The fourth movement (Allegro con
brio) was even more rhythmically flat: in the transitional passages
the conductor adopted a grotesque decrescendo and deceleration in the
strings which sounded contrary to what the composer wanted. And at another
transitional point the timpanist got lost in a cul-de-sac, making a
massive late entry with a timpani flourish and as he tried to cover
it up it he was left playing solo! (This was not, by the way, a newly
discovered timpani emendation of a lost Beethoven score of the 7th
Symphony). The important string exchanges in the coda of the finale
counted for nothing, with the essential grinding and pulsating double
basses largely absent.
The strange paradox about this quasi-period
interpretation with the Philharmonia was that it ended up sounding like
a Karajan or Guilini performance: a homogenised streamlined sound, with
recessed brass and woodwind devoid of bite, grain and dissonance. Richard
Wagner said of Beethoven’s 7th Symphony: "This symphony
is the very apotheosis of the dance." None of this was obvious from
Brüggen’s static and effete performance which was devoid of rhythm
and elan, and would have had Terpsichore in tears.
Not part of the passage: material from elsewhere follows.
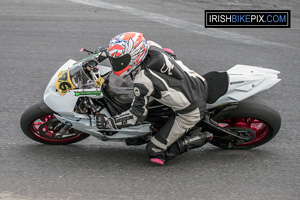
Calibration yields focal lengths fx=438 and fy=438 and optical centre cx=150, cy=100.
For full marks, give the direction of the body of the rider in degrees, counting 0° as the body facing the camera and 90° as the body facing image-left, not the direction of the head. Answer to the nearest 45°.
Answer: approximately 90°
Otto Klemperer’s granite-like concert
performances of Beethoven’s 7th Symphony with the NDR Symphony
Orchestra (28 Sept. 1955); the Philharmonia Orchestra (2 June 1960)
and the Philadelphia Orchestra (20th October 1962) illustrate the vital
importance of weighty double basses, forward thrusting horns, pronounced
and pointed woodwind and solid, firm timpani: elements absent from Brüggen’s
This fated concert showed no real rapport
between Brüggen and the Phlharmonia. It seems the conductor needed
much more rehearsal time for a concert that never should have been.
It was a depressing evening for Brüggen who has made many innovative
recordings. The Philharmonia can be a fine orchestra, and deserved better
than this. Basically, this was little short of a disaster.